Nowe pokolenie strażaków i walka bez samochodu
W 1984 r. nastąpił progres a m.in. dh Józef Kryża zmobilizował wielu młodych mężczyzn do wstępowania w szeregi swarzewskiej jednostki. Trudnością w udziale w akcjach był brak pojazdu, ale uczynni mieszkańcy pomagali jak mogli wożąc niezbędny sprzęt na miejsce tragedii. Tak trwało do 2005 r., gdy do jednostki trafił pierwszy samochód, a był nim Żuk, który po wyremontowaniu służył druhom do 2010 r., kiedy trafił do nich Lublin 3 z OSP w Łebczu.
Nowoczesna jednostka OSP Swarzewo – dziś 49 druhów i młodzieżówka
OSP w Swarzewie to dzisiaj nie tylko wysokiej jakości specjalistyczny sprzęt, lecz przede wszystkim dobrze wyszkoleni ludzie, którzy nie spoczywają na laurach. Dziś jednostkę tworzy 49 druhów, w tym blisko 24 ma uprawnienia do udziału w akcjach. Druhowie mogą się pochwalić również 25-osobową MDP, którą zajmują się powołane do tego osoby.
– Dzieci do naszej młodzieżówki trafiają różną drogą, zazwyczaj jeden kolega powie drugiemu o naszych spotkaniach – mówi prezes dh Mateusz Rekowski. – Wielu jest dzięki pokazom, które przeprowadzamy w szkołach, na piknikach. Jesteśmy obecni w życiu społeczeństwa i mamy wiele okazji ku temu, by zaprezentować czy to swoje umiejętności, czy przeprowadzić pokaz np. udzielania pierwszej pomocy tym bardziej, że w naszych strukturach są ratownicy medyczni, a także osoby wykwalifikowane kpp.
Obóz strażacki, integracja i zawody dla młodzieży
– Jeśli chodzi o młodzież, to uczestniczymy w 2–3-dniowych obozach, podczas których są np. marsze na orientację, zabawa, wieczorne ogniska – dodaje prezes. – Jedna z sąsiednich jednostek organizuje spotkania integracyjne dla młodzieży, w których uczestniczymy z naszą MDP. Pierwszego dnia, zazwyczaj w piątek, jest wieczór integracyjny, drugiego dnia zajęcia sportowe i marsze, pływanie, a trzeciego dnia zawody pożarnicze, np. sztafeta czy łączenie węży na mokro, coś na wzór podsumowania.
– Od 2020 r. dzięki urzędowi gminy i innym instytucjom jesteśmy posiadaczami nowej, długo wyczekiwanej strażnicy, w której swe miejsce znalazły 2 lekkie samochody i wiele wysokiej klasy sprzętu.
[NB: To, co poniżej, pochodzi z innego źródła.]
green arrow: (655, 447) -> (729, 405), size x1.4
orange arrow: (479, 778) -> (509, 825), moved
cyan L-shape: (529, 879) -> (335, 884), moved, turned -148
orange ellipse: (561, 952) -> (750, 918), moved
Stara, 150-letnia remiza dziś spełnia rolę magazynu sprzętu strażackiego – mówi prezes. – W nowej strażnicy wprowadzamy niewielkie udogodnienia, zakupiliśmy meble i uzupełniamy wyposażenie. Mamy odpowiednie pomieszczenie, więc możemy się spotykać, by doskonalić swoje umiejętności.
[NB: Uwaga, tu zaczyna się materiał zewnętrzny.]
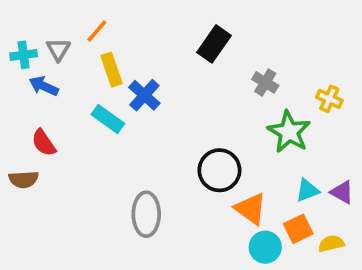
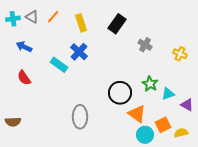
gray triangle: (58, 49) -> (32, 17), moved, turned -32
cyan cross: (24, 55) -> (13, 19), moved
yellow rectangle: (111, 70) -> (81, 23), moved
green star: (289, 132) -> (150, 84), moved, size x0.7
brown semicircle: (24, 179) -> (13, 122), moved
cyan triangle: (307, 190) -> (168, 94), moved

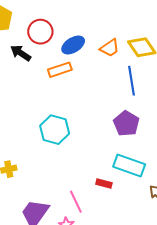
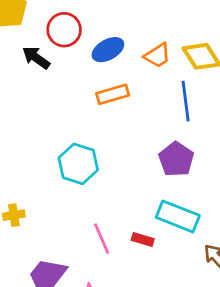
orange rectangle: (60, 70) -> (113, 94), moved
pink line: (76, 202) -> (102, 239), moved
Ratownictwo wodne i nowoczesny sprzęt strażaków
– Bierzemy udział w pokazach, co też jest dla nas formą ćwiczenia. Nim wyjedziemy na pokaz rozkładamy i sprawdzamy sprzęt, usuwamy drobne usterki i utrwalamy sobie zasady jego działania, ćwiczenia w zadymionym pomieszczeniu. Poza tym po każdej akcji analizujemy jej przebieg i staramy się uniknąć niektórych niespodzianek przy kolejnej. Przeprowadzamy symulację akcji ratowniczej i podsumowujemy jej wynik. Ostatnio postanowiliśmy wyszkolić się w ratownictwie wodnym, mamy 15 ratowników z uprawnieniami sterników motorowodnych, 13 ma patent na holowanie a we wrześniu kolejne osoby idą na kurs ratownika wodnego i liczymy, że to nie koniec, bo wyszkolenie może okazać się bardzo przydatne. Tym bardziej, że położenie nad Zatoką Pucką niejako motywuje nas do tego kierunku – mówi prezes.
Czego jeszcze brakuje OSP Swarzewo?
Dysponują doskonałym sprzętem m.in. kamerą termowizyjną, dronem z kamerą termowizyjną, sprzętem do ratownictwa drogowego i technicznego i właściwie nic im nie brakuje oprócz samochodu gaśniczego z prawdziwego zdarzenia.
– Dwa lekkie samochody nie zastąpią jednego średniego – zakończył prezes Mateusz Rekowski.